There remain in the Holy Canons bans on attendance at theater events.  When studying the canons in seminary, we asked a mentor why such canons were implemented.  The response was that theater had people engaged in two activities that were counter to Christian principle.  First, they were pretending to be someone they are not.  Second, they wore masks to cretate (or enhance) the illusion of being someone they are not.  The explanation held that these canons responded to the errant position of hiding our true selves, for people may be fooled, but God is never fooled ("for You alone know the hearts of all the sons of man", 1Kings 8:39).

Whether the explanation had merit or not, it bears upon our own use of masks today.  Truly we are not "the same people" having donned these appliances.  How are we different?  

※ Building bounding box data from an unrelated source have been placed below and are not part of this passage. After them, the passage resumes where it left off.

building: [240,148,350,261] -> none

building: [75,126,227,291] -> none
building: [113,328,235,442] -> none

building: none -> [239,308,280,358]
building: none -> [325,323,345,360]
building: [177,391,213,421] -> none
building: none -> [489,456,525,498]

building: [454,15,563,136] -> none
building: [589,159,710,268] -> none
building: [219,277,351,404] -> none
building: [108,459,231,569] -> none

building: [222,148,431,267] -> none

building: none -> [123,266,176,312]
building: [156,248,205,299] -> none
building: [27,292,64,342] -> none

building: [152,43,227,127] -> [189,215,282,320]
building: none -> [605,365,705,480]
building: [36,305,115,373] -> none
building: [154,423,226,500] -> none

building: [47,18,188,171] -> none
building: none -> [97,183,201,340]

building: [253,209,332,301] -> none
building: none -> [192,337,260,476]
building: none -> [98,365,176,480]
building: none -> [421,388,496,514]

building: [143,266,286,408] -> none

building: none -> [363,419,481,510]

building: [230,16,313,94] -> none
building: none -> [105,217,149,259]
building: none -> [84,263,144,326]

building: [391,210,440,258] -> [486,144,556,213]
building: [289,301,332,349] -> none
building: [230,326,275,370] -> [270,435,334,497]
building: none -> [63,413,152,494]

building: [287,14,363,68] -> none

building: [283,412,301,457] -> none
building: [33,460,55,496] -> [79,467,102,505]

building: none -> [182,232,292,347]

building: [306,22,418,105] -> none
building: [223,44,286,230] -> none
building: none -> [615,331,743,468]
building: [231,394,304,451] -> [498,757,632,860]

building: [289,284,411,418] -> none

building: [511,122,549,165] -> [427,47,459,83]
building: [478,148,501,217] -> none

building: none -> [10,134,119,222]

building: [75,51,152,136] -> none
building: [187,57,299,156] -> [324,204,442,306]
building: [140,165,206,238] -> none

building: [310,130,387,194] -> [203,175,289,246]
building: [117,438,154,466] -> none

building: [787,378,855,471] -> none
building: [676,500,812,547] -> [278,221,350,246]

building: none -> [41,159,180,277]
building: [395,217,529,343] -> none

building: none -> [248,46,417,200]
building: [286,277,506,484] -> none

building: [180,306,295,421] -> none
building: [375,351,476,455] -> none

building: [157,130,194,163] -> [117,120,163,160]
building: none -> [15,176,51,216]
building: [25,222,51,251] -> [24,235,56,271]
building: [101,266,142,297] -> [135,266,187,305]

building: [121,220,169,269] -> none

St. Paul, as he teaches about love, speaks to the issue of things being hidden with these words:  "For now we see in a mirror, dimly, but then face to face.  Now I know in part, but then I shall know just as I also am known." (1Cor 13:12)  While masked we can't "see" the person in front of us.  Smiles, frowns, grimaces, all of these are hidden.  We're not showing others what we're sensing.  Our Lord's words in Matthew 6:22-24 lead to the contemporary expression, "The eyes are the window to the soul," but they state the concept differently.  "The lamp of the body is the eye.  If therefore your eye is good, your whole body will be full of light."  Our Lord's words speak to light coming IN.  But we don't send OUT a smile through the eyes.  Love is expressed in the fullness of the way God created us to share expressions with one another.  How are we different?  While masked, our ability to show true agape love is compromised.

But additionally, the mask (for some, not all) can be an expression of fear.  "If I don't wear this, I might die."  We have no intention here to change anyone's mind on whether a mask should or should not be worn.  Rather, our purpose is to help all move from living in fear to a return to living, a return to life.

In this country, within Christianity in general, and within the Orthodox Church in particular, we find ourselves in a state of fasting.

That's right - all of us are "fasting."  But we're fasting from the wrong things.  Our fast is not from things which will aid spiritual growth (food, strong drink, gossip, avarice, lust, etc.) but from those things that the Holy Church has given us since its inception to PROMOTE our spiritual growth.  Number of confessions in the past 10 months?  Down significantly.  Communicants at the Chalice at any given Liturgy?  Down significantly.  Attendees at any Divine Service?  About half of what they were a year ago.  And, sad to say, in some Orthodox Churches attendance is limited, requiring people to "sign up" before attending.  Are we really at a point of wanting to "take names" of those desiring to attend Liturgy?  How can we welcome people who wish to learn about the faith under such conditions?  

Our Lord instructed us (Mat 25:35-36) to feed the hungry, to clothe the naked to give drink to the thirsty, to visit the sick and imprisoned, and to take in the stranger.  With our following of "rules" we may continue in several of these activities, but how can we claim to be feeding the hungry when our own faithful, languishing without the Eucharist, are being starved, and 'strangers' who may wish to enter and pray with us are being shut out of our doors?

When will we, as spiritual guides to our faithful, begin to preach to them of their need to return?  When will we throw open our doors to any and all who choose to enter?

The Holy Eucharist cannot bring harm to anyone who approaches in faith.  May our Lord give all of us the wisdom to understand this, and to return to that sincere desire to worship Him in faith and love - in His house, not through a video broadcast.  For those who are not targets to the pandemic (over 70 with mitigating health issues), let us return so that we may pray in the fear of God, not in the fear of a virus.  And if and when you receive your vaccine regardless of age, why would one choose NOT to return?